Text ->
■ ■ ■ ■

Atlanta was put together in 1962 by Australian businessman
Alan Crawford. The first part of the year was spent searching
for a suitable vessel, they eventually decided on the
M.V. Bon Jour which had been used for a lengthy
period by Swedish offshore pirate Radio Nord. (Radio Nord
had been forced to close in July when the Government passed
one of Europe's first Marine Offences Acts).
The Bon Jour left its anchorage, off the Stockholm
coast, on July 4th. and sailed to the Spanish port of
El Ferroll. arriving there on August 2nd. She left Spain
on September 14th. and headed towards the Thames Estuary
where she took up station just north of the Shivering
Tests were reported by several enthusiasts on 980 khz
but there is no confirmation as to whether they came from
the "Mi Amigo" as the ship had now been renamed.
The American Radio Nord backers - Gordon McLedon and Bob
Thompson (also the owner of KLIF Dallas), were becoming
a little impatient waiting for their payment.
Atlanta had hit money problems when the radio ship' "Lucky
Star" was seized by the Danish authorities after trying
to flout Denmark's M.O.A. The bill had been passed on
July 31st. 1962 and the Lucky Star resumed transmissions
a fortnight later, only to be boarded by police and escorted
into Danish waters after three days.
All this heavy handed action worried Atlanta's backers
and the majority pulled out their money. Crawford looked
round desperately for new investors and suggested to McLedon
and Thompson that he leased the ship from them, the Americans
turned down the offer as they were pessimistic about the
future of offshore radio and wanted to unload the boat
The Mi Amigo sat around for three months, not actually
making any broadcasts, and the disgruntled Americans ordered
the ship to sail over to Texas where the aerial tower
would be dismantled and all the technical equipment removed.
She set off shortly after Christmas 1962 and eventually
arrived in Galveston on March 9th. 1963.
The project appeared to be in ruins but Crawford never
gave up hope and eventually found new sponsors. He finalised
the purchase during late summer and the Mi Amigo
left Galveston harbour during November 1963, once again
having to make that long trans-Atlantic crossing.
A broadcasting crew was put together towards Christmas
and included such well known names as Tony Withers (later
known as Tony "T.W." Windsor on Radio London), Colin Nichol
and Richard Harris.
A studio was built in Dean Street, Soho, London and the
new team started stockpiling recorded programmes. Meanwhile,
the Mi Amigo put in at Greenore in the Irish Republic
during March 1964. The main priority was the construction
of a new aerial mast, the previous tower had been removed
in the States, and the switch on seemed imminent.
Atlanta would have been Britain's first offshore pirate
but they'd reckoned without Radio Caroline and Ronan O'Rahilly
. Fate determined that Atlanta had chosen the same port
as the M.V. Caroline and O'Rahilly’s grandfather
actually owned the docks. Atlanta wasn't far behind though,
the Mi Amigo left Greenore on April 20th. and headed straight
for the Thames Estuary.

■ ■ ■ ■

Listing ->

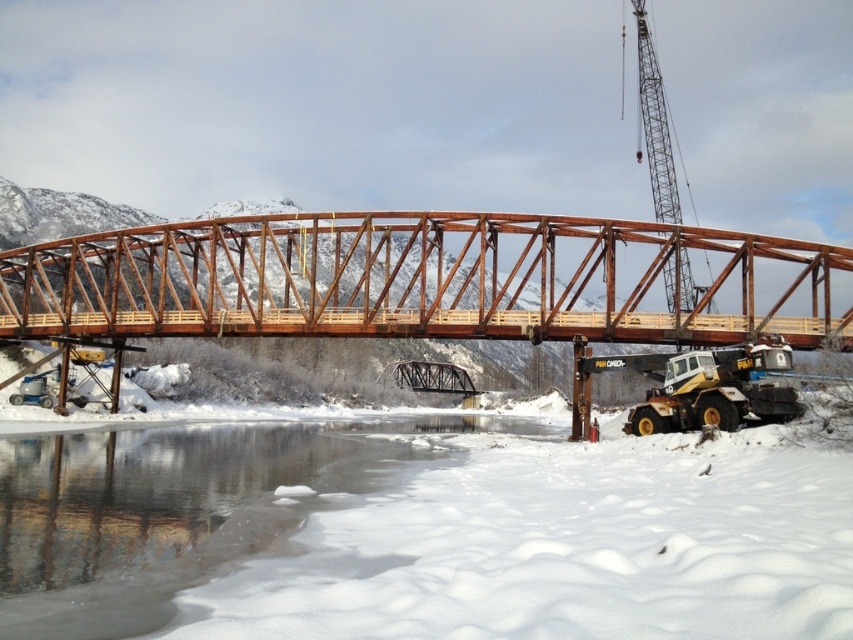
Question: Which object appears closest to the camera in this image?

Choices:
 (A) brown metallic bridge at center
 (B) yellow rubber excavator at lower right

Answer: (B)

Question: Is brown metallic bridge at center to the right of metallic gray crane at upper right from the viewer's perspective?

Choices:
 (A) yes
 (B) no

Answer: (B)

Question: Among these objects, which one is farthest from the camera?

Choices:
 (A) yellow rubber excavator at lower right
 (B) brown metallic bridge at center

Answer: (B)

Question: Which object is the farthest from the yellow rubber excavator at lower right?

Choices:
 (A) brown metallic bridge at center
 (B) metallic gray crane at upper right

Answer: (A)

Question: Is brown metallic bridge at center to the left of metallic gray crane at upper right from the viewer's perspective?

Choices:
 (A) yes
 (B) no

Answer: (A)

Question: Is brown metallic bridge at center below metallic gray crane at upper right?

Choices:
 (A) no
 (B) yes

Answer: (B)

■ ■ ■ ■

Request 1 -> In the Radio Atlanta history, on what date did the Mi Amigo arrive in Galveston?
Request 2 -> Using the Radio Atlanta history, explain why McLedon and Thompson rejected Crawford's offer to lease the ship from them.

Correct answer 1 -> The Mi Amigo arrived in Galveston on March 9, 1963.

Correct answer 2 -> They were pessimistic about the future of offshore radio and wanted to unload the boat, so they turned down the lease.